Supplied text ->

Nature is unfair? So much the better, inequality is the only bearable thing. The monotony of equality can only lead us to boredom.
—FRANCIS PICABIA
Instead of throwing out traditional gender roles, try them on again. There may be some value in them that you would like to reclaim. They can help you feel protected and feminine, and therefore more intimate.
Practice “changing your hat” when you leave work. A surrendered wife can be a force to be reckoned with at work and a soft, gentle woman in marriage, as long as she surrenders when she comes home.
As a modern woman, I expected that my husband and I would divide the work in our marriage equally according to our strengths. I believed we would come to the relationship as individuals, rather than limiting ourselves to outdated gender stereotypes. I presumed that we would share the housework evenly and decide together how to invest our savings. Perhaps he would stay home with the children while I ran a big corporation. Everything would be negotiated rationally, so that together we would find the best possible life. We would have a true partnership.
We never realized my egalitarian vision. In fact, we never even came close. Still I kept thinking if we just tried a little harder, we could do it. Gender just didn’t matter! I knew that because everything I’d grown up with, from Marlo Thomas’s Free to Be … You and Me to Betty Friedan’s The Feminine Mystique said this was so. It never occurred to me that the model I was using was impossible to live by.

Source data ->
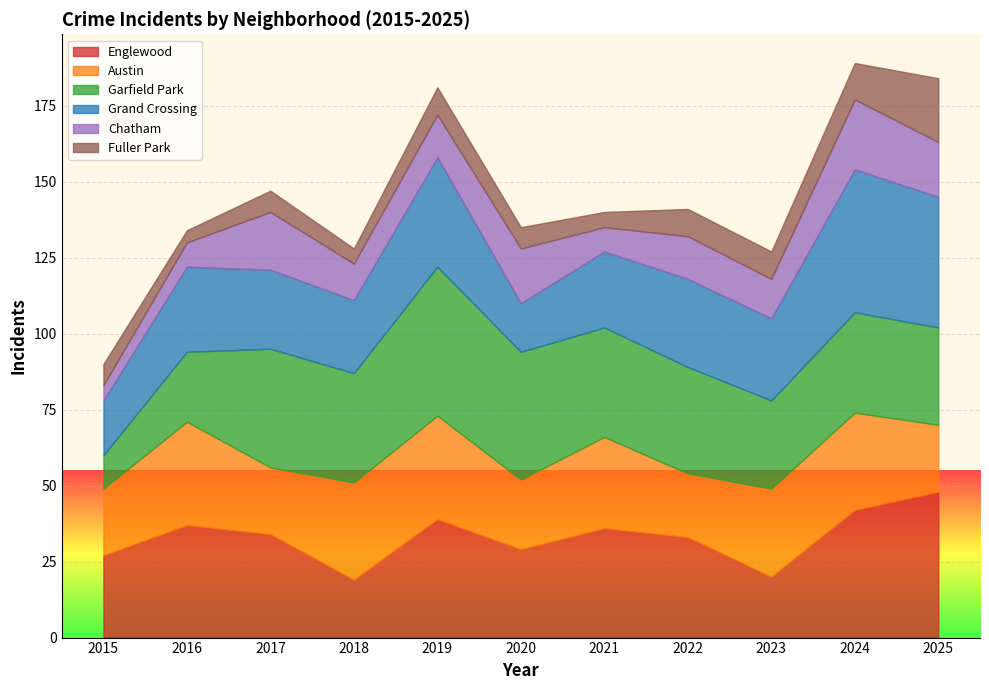

After their last crossing, which series has the higher values: Englewood or Garfield Park?

Englewood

Required actions ->
(1) In the passage on gender roles in marriage, copy out the words between "We never realized" and "to live by.", inclusive.
(2) Summarize the passage on gender roles in marriage in two sentences.
(3) Carry on the passage about marriage and gender roles from its last sentence.

Set of answers ->
(1)
We never realized my egalitarian vision. In fact, we never even came close. Still I kept thinking if we just tried a little harder, we could do it. Gender just didn’t matter! I knew that because everything I’d grown up with, from Marlo Thomas’s Free to Be … You and Me to Betty Friedan’s The Feminine Mystique said this was so. It never occurred to me that the model I was using was impossible to live by.

(2) The passage urges women to try traditional gender roles again, saying they can help a wife feel protected, feminine and more intimate, and that she can be a force at work yet soft and gentle in marriage if she surrenders when she comes home. The writer recalls expecting an equal, rationally negotiated partnership with her husband, never coming close to it, and not realizing that the model she was using was impossible to live by.

(3)
The trouble started when I noticed that my strengths seemed more practical than John’s. His fun-loving good nature didn’t seem useful when it came to the serious business of paying a mortgage and maintaining the cars. I loved to hear him play the guitar and sing to me, but that didn’t help with getting dinner on the table every night. His contentment with life started to seem like laziness when he resisted doing home-improvement projects.
I found fault with everything John did because he didn’t do it the way that made sense to me as a woman. When he handled the finances, I was appalled because he didn’t methodically plan them out. I wanted him to maintain the house by fixing every little thing as soon as it started to crumble, and by adding bells and whistles all the time. John’s style, of course, was different and masculine. He was more concerned with security and function in our home than he was with beauty. He thought nothing of paying bills as they came due instead of planning ahead. Many times he tried to do things my way as well as he possibly could, which of course wasn’t very well since he was going against his own nature.
I was trying to make John into a Laura, but obviously he could never be a good me. Instead of taking the initiative to do things his way, he tried to keep the peace. To do this he kept a low profile around the house. I complained he wasn’t doing his share.
There were other problems, too. Each time I tried to work in a high-powered corporate setting the long, structured hours made me miserable. John worked from home and I envied the flexible schedule that allowed him time to nap in the middle of the afternoon or stay up late on a weeknight. When I earned more money than he did, I was resentful that the pressure to maintain our standard of living rested on my shoulders. I lamented that John’s standards of tidiness were not as high as mine.
When I examined why I was so miserable, I found some deeply buried expectations. It wasn’t that I wanted John to bring the same things to our marriage that my father had brought to my parents’ union. Rather, I wanted John to bring the exact same things to our marriage that I was bringing to it—everything from money to a solid sense of order, social planning, decorating … and everything else that women typically find important.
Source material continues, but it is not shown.